WASHINGTON (TheBlaze/AP) — Unemployment rose in 18 U.S. states in August as many employers reported cutting jobs.
Weaker hiring obviously raises serious questions about the already sluggish job market.
Unemployment rates fell in 17 state states and were unchanged in 15, the Labor Department said.
“The picture is decidedly mixed,” said Jim Diffley, chief US regional economist at IHS Global Insight. “We’re still optimistic about the improvement (in hiring), but it’s been slow.”
Only 29 states saw employers adding jobs. That’s the fewest since March. And 20 states reported job losses, the most since March.
Louisiana added 14,000 jobs, while Nevada’s payrolls increased by 11,200 positions. Still, Nevada’s unemployment rate remained 9.5 percent, the highest in the nation. And Louisiana’s was unchanged at 7 percent.

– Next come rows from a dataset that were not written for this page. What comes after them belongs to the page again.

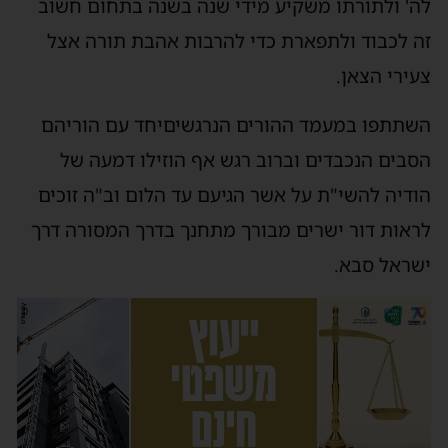
לה' ולתורתו משקיע מידי שנה בשנה בתחום חשוב
זה לכבוד ולתפארת כדי להרבות אהבת תורה אצל
צעירי הצאן.
השתתפו במעמד ההורים הנרגשיםיחד עם הוריהם
הסבים הנכבדים וברוב רגש אף הוזילו דמעה של
הודיה להשי"ת על אשר הגיעם עד הלום וב"ה זוכים
לראות דור ישרים מבורך מתחנך בדרך המסורה דרך
ישראל סבא.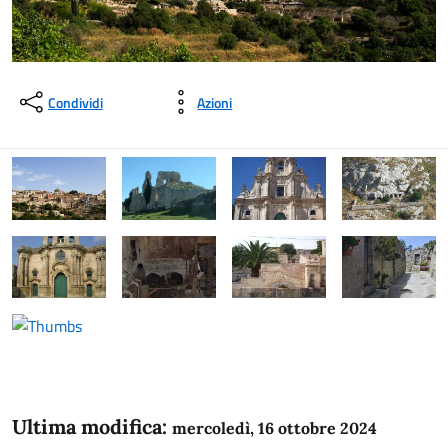
Condividi
Azioni
Ultima modifica:
mercoledì, 16 ottobre 2024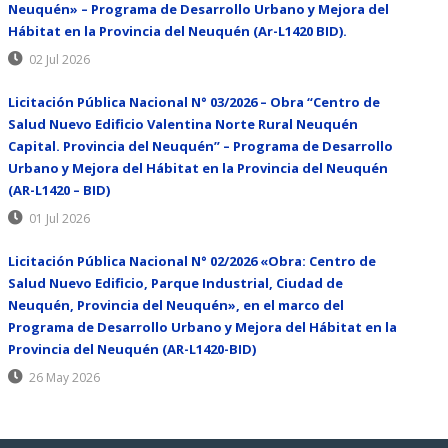
Neuquén» – Programa de Desarrollo Urbano y Mejora del
Hábitat en la Provincia del Neuquén (Ar-L1420 BID).
02 Jul 2026
Licitación Pública Nacional N° 03/2026 – Obra “Centro de
Salud Nuevo Edificio Valentina Norte Rural Neuquén
Capital. Provincia del Neuquén” – Programa de Desarrollo
Urbano y Mejora del Hábitat en la Provincia del Neuquén
(AR-L1420 – BID)
01 Jul 2026
Licitación Pública Nacional N° 02/2026 «Obra: Centro de
Salud Nuevo Edificio, Parque Industrial, Ciudad de
Neuquén, Provincia del Neuquén», en el marco del
Programa de Desarrollo Urbano y Mejora del Hábitat en la
Provincia del Neuquén (AR-L1420-BID)
26 May 2026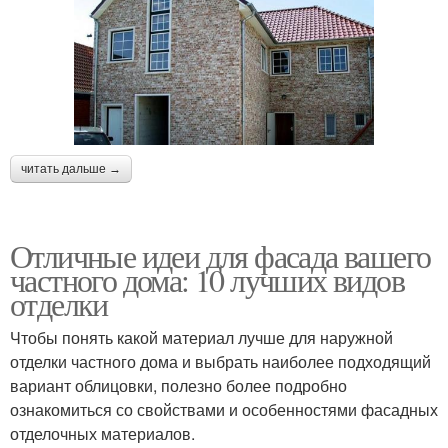
читать дальше →
Отличные идеи для фасада вашего
частного дома: 10 лучших видов
отделки
Чтобы понять какой материал лучше для наружной
отделки частного дома и выбрать наиболее подходящий
вариант облицовки, полезно более подробно
ознакомиться со свойствами и особенностями фасадных
отделочных материалов.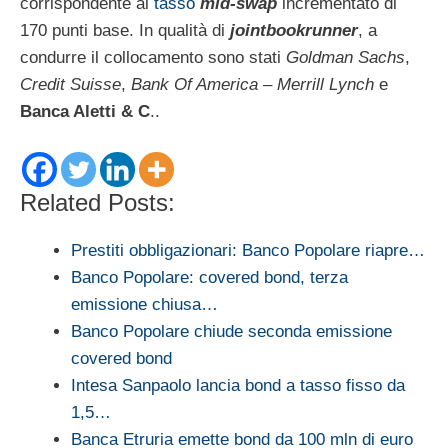
corrispondente al
tasso
mid-swap
incrementato di
170 punti base. In qualità di
jointbookrunner
, a
condurre il collocamento sono stati
Goldman Sachs
,
Credit Suisse
,
Bank Of America – Merrill Lynch
e
Banca Aletti & C
..
Related Posts:
Prestiti obbligazionari: Banco Popolare riapre…
Banco Popolare: covered bond, terza
emissione chiusa…
Banco Popolare chiude seconda emissione
covered bond
Intesa Sanpaolo lancia bond a tasso fisso da
1,5…
Banca Etruria emette bond da 100 mln di euro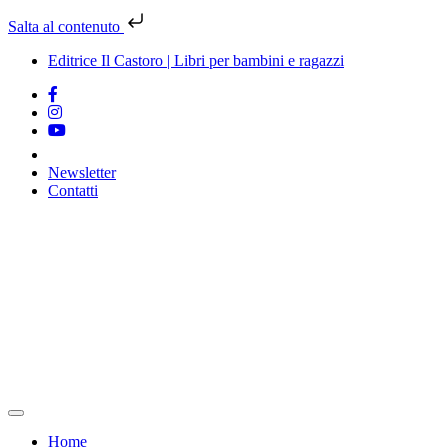
Salta al contenuto
Editrice Il Castoro | Libri per bambini e ragazzi
Newsletter
Contatti
Vai
al
contenuto
Home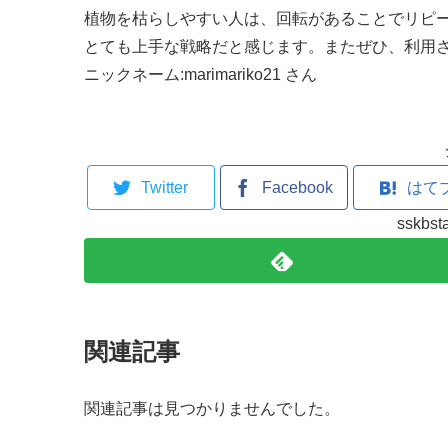
植物を枯らしやすい人は、回転があることでリピ
とても上手な戦略だと感じます。
またぜひ、利用
ニックネーム:marimariko21 さん
Twitter
Facebook
はて
sskb
関連記事
関連記事は見つかりませんでした。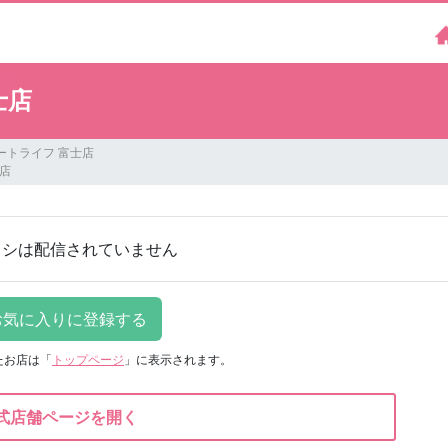
士店
スマートライフ 富士店
店
ラシは配信されていません
たお店は
「
トップページ
」に表示されます。
式店舗ページを開く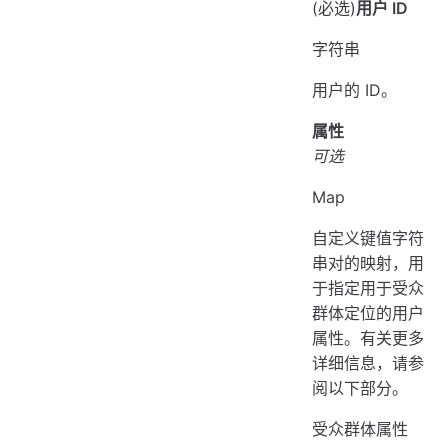
(必选)
用户 ID
字符串
用户的 ID。
属性
可选
Map
自定义键值字符
串对的映射，用
于指定用于受众
群体定位的用户
属性。有关更多
详细信息，请参
阅以下部分。
受众群体属性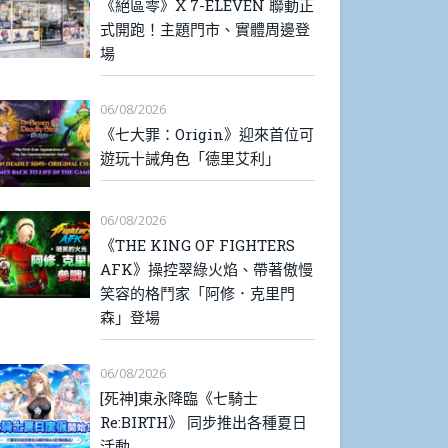
《絕區零》X 7-ELEVEN 聯動正
式開跑！主題門市、實體周邊登
場
06/08/2026
《七大罪：Origin》迎來首位可
遊玩十誡角色「德里艾利」
06/08/2026
《THE KING OF FIGHTERS
AFK》操控翠綠火焰、帶著傲慢
笑容的格鬥家「阿修．克里門
森」登場
06/08/2026
[死神]東永降臨《七騎士
Re:BIRTH》 同步推出各種夏日
活動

Illinois had the second-highest rate at 9.2 percent. North Dakota reported the lowest rate, at 3 percent.
Nationally, the economy added roughly 169,000 jobs in August, which is hardly enough to suggest the U.S. is back and roaring again. The U.S. unemployment rate was 7.3 percent.
More importantly, the ho-hum hiring gains mean that most states still have fewer jobs than they did when the recession began in December 2007. IHS Global Insight forecasts that only 18 states will have returned to their pre-recession job levels by the end of this year.
Overall, the United States still has 1.9 million fewer jobs than before the recession. Hiring has averaged just 155,000 a month since April. That’s down from an average of 205,000 in the first four months.